Fig 19. Different HTTP entity, but image looks the same.

Requesting the image https://perma-archives.org/warc/20170101182814id_/http://umich.edu/includes/image/type/gallery/id/113/name/ResearchDIL-19Aug14_DM%28136%29.jpg/width/152/height/152/mode/minfit, which is embedded in the memento https://perma-archives.org/warc/20170101182813/http://umich.edu/ at two different times. The first HTTP request returns 200 OK, while the second HTTP request of the image redirects to a URI-M (with the Memento-Datetime June 19, 2017 14:54:58 GMT) which has a different HTTP entity that looks exactly the same. The two images were compared using Resemble [105] (mismatched pixels are marked in pink). M. Aturban, A Framework for Verifying the Fixity of Archived Web Resources, PhD dissertation, 2020.

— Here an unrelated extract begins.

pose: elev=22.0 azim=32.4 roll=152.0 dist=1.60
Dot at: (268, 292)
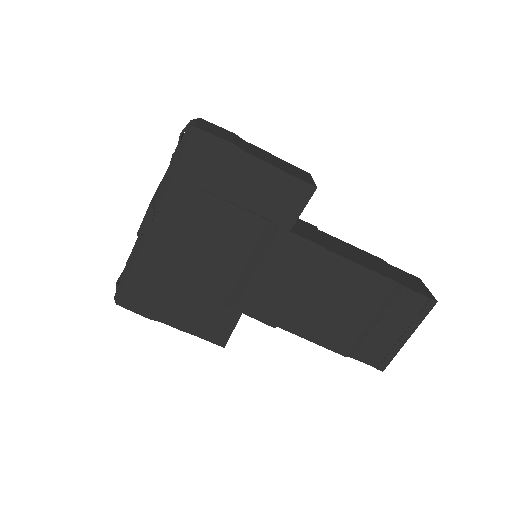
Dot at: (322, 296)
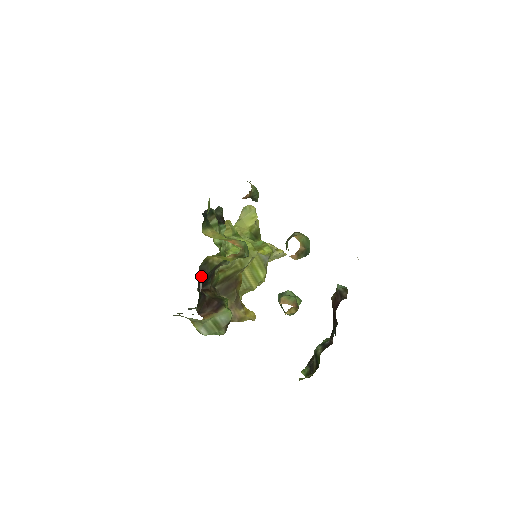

https://doi.org/10.1371/journal.pone.0286879.g019

Timeout/Not resolved

The Timeout/Not resolved change occurs when one or more HTTP requests of resources in the set comprising a composite memento has a connection timeout error. In general, this type of change refers to a situation where there is no HTTP response returned from the server, not even an HTTP status code.

Results

Almost 90% of the mementos have at least two different hashes

We calculated the hash values for 39 downloads of each of our 16,627 mementos. Table 5 shows the number of mementos per archive that have at least two different hashes, always produced the same hash, and always produced a different hash. Almost 90% of the mementos (14,707, 88.45%, or approximately seven out of eight) have at least two different hashes, including all mementos from seven of the archives. This is even after our efforts to ensure that URL rewriting and archive-injected resources would not influence the computed hash. Fig 20 shows the number of distinct hash values per memento over all archives. The blue bar on the left indicates when there is only a single hash value (same as “always produced the same hash” in Table 5). Our intuition was this would be the most common case, but this occurs for 11.55% (1,920) of our mementos. Of the 1,920 mementos that always produced the same hash, the highest number (587) was from webcitation.org (Table 5), which archives little to no JavaScript, resulting in poor replay of archived web pages but an increased chance of a persistent hash value. Even more alarming is the red bar on the right, which indicates 39 different hash values, meaning a different hash value was computed every time the memento was replayed (same as “always produced a different hash” in Table 5). This occurred for over 16% (2,670) of our mementos.

Download:

Fig 20. Distribution of the number of distinct hash values over all 16,627 mementos.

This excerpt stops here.